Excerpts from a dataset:
—————
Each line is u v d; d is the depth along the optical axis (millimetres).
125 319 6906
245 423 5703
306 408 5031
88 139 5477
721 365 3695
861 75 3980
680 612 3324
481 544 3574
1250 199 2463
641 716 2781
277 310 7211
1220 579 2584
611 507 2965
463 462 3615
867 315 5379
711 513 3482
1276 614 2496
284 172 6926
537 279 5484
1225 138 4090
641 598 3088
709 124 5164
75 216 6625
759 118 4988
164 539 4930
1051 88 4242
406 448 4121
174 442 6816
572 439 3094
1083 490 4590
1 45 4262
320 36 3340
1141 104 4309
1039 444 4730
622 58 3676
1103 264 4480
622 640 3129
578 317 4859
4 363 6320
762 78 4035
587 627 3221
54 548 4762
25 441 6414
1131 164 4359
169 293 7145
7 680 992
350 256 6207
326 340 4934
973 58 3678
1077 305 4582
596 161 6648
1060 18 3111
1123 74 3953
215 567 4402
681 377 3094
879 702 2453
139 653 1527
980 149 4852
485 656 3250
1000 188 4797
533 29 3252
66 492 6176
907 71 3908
—————
What needs to be done: Your answer must be the line containing "139 653 1527" through the last line above, copied exactly, with nothing added.

Output of the task:
139 653 1527
980 149 4852
485 656 3250
1000 188 4797
533 29 3252
66 492 6176
907 71 3908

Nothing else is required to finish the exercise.